Military era impunity ‘leads to police violence’
Here’s a good insight into the importance of punishing the crimes committed by the military during the dictatorial period (1964-1985). In a recent interview in Brazilian website Opera Mundi, prosecutor Marlon Alberto Weichert argued that the lack of proper punishment to crimes against opposition members – including violent assaults, illegal detentions, torture, murders – has a direct effect in the way the security forces act nowadays.

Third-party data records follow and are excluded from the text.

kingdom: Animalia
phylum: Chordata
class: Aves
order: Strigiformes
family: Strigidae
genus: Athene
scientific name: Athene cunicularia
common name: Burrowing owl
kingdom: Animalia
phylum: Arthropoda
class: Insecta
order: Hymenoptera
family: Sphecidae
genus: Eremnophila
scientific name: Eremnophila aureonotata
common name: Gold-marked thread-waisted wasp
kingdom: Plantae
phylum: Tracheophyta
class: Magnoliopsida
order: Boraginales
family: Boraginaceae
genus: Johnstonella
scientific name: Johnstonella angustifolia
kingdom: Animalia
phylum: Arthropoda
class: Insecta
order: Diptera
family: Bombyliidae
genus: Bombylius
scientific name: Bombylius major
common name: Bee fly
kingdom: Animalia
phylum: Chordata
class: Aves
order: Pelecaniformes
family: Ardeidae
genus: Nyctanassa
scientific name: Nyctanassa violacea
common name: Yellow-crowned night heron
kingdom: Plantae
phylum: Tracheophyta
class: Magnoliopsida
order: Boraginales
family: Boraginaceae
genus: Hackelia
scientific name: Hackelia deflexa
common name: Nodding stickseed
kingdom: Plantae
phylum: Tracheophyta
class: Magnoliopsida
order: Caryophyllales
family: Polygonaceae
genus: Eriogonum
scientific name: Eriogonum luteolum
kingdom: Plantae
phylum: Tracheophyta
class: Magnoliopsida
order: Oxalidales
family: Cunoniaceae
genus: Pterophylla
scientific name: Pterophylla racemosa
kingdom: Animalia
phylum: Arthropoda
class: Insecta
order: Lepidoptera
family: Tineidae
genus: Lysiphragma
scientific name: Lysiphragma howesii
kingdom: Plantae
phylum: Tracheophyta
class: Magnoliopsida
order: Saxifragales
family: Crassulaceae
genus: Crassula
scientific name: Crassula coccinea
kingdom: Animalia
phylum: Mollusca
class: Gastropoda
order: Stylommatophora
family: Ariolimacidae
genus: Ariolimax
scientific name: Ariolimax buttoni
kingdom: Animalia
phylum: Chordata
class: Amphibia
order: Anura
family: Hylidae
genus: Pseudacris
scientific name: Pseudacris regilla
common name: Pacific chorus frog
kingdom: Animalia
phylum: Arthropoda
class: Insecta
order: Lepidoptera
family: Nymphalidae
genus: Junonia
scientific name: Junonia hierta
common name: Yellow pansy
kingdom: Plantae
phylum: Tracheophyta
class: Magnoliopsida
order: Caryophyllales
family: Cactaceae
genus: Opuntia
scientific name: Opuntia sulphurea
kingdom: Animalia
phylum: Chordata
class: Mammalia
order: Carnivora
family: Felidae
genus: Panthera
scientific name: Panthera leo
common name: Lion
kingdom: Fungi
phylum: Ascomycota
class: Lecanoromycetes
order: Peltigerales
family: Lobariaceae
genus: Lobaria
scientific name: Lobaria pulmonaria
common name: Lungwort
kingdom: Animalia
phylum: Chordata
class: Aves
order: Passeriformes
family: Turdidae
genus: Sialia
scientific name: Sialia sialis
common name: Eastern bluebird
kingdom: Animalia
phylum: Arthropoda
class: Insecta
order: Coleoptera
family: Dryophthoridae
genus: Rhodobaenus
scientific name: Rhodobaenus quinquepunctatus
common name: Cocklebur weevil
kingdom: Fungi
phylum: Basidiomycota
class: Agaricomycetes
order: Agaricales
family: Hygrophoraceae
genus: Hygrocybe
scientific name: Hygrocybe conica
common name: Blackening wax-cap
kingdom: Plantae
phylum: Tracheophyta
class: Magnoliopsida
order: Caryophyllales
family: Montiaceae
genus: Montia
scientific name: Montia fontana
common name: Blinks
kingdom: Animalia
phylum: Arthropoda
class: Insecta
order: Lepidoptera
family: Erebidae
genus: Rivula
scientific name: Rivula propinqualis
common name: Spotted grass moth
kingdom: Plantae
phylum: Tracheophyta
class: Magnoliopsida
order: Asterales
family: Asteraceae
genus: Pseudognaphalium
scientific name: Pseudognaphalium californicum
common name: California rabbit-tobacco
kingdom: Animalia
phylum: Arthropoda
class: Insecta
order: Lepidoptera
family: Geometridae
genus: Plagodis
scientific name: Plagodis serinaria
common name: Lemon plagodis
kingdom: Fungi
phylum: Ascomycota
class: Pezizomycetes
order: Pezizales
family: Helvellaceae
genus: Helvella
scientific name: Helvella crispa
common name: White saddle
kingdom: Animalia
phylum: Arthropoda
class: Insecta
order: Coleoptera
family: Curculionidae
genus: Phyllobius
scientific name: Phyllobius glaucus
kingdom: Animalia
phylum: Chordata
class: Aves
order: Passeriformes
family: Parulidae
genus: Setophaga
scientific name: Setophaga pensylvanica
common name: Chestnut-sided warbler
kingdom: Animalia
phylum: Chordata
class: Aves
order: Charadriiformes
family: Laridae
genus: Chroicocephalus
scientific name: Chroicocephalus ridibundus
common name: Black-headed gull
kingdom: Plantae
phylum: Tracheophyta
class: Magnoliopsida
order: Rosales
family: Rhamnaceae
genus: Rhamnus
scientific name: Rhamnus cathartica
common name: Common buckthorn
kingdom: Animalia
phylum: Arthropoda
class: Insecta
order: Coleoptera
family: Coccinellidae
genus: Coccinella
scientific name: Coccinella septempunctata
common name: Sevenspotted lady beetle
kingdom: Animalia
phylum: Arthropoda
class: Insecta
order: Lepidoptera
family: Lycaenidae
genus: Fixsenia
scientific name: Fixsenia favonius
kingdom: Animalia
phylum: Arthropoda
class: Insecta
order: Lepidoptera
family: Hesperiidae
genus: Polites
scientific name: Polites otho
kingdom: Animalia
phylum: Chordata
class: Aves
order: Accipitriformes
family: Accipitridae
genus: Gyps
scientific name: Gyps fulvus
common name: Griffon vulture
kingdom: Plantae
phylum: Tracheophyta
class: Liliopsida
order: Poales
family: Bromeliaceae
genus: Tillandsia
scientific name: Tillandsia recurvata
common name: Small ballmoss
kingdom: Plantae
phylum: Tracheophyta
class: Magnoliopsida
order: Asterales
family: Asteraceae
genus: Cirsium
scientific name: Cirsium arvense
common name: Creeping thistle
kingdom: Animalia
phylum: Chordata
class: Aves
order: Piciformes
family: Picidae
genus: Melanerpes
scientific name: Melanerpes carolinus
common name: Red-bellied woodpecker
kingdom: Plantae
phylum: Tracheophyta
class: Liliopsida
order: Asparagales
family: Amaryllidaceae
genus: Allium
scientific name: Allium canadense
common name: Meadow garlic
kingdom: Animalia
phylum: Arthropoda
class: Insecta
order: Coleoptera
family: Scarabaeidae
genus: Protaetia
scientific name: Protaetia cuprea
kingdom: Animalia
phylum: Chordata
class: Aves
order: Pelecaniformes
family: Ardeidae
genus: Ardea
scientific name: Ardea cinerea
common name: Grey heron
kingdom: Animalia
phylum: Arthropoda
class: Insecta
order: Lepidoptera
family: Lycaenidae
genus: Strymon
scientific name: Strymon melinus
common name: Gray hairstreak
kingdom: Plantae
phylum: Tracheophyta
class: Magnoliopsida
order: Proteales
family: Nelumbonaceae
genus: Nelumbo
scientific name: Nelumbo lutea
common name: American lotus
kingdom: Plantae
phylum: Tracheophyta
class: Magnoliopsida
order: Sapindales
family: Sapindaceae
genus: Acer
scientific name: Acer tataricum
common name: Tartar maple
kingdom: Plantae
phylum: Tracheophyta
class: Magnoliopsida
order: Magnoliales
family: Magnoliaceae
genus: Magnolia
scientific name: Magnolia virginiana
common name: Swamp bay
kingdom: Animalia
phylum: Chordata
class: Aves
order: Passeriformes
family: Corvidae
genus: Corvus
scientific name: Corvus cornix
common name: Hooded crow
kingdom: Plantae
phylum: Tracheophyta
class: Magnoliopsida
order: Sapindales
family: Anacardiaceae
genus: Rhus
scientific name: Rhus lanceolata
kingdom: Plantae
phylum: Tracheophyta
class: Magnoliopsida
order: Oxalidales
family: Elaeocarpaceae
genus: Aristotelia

To Mr Weichert, the Brazilian state sends a clear sign to state agents that they can torture and kill marginalized people but will still be protected. “In terms of human rights abuse, Brazil is worse today than it was back in the military era. Brazilian police tortures and kills at least as much as the military government did, and they use the same methods, the same logics, and the same culture of impunity".
Mr Weichert is one of the prosecutors who filed a civil action against two retired colonels, Carlos Alberto Brilhante Ustra and Audir dos Santos Maciel, who ran the intelligence and repressive service during the dictatorship. For him, the fact that Brazil conceded amnesty to all military involved in the repression as well as to pro-democracy activists does not mean they can not be prosecuted within the judicial system.
“The Inter-American Court of Human Rights ruled that all member states must apply the international convention rules even for crimes committed during dictatorial governments. The Amnesty Law is incompatible with Brazil’s international obligations”, he said.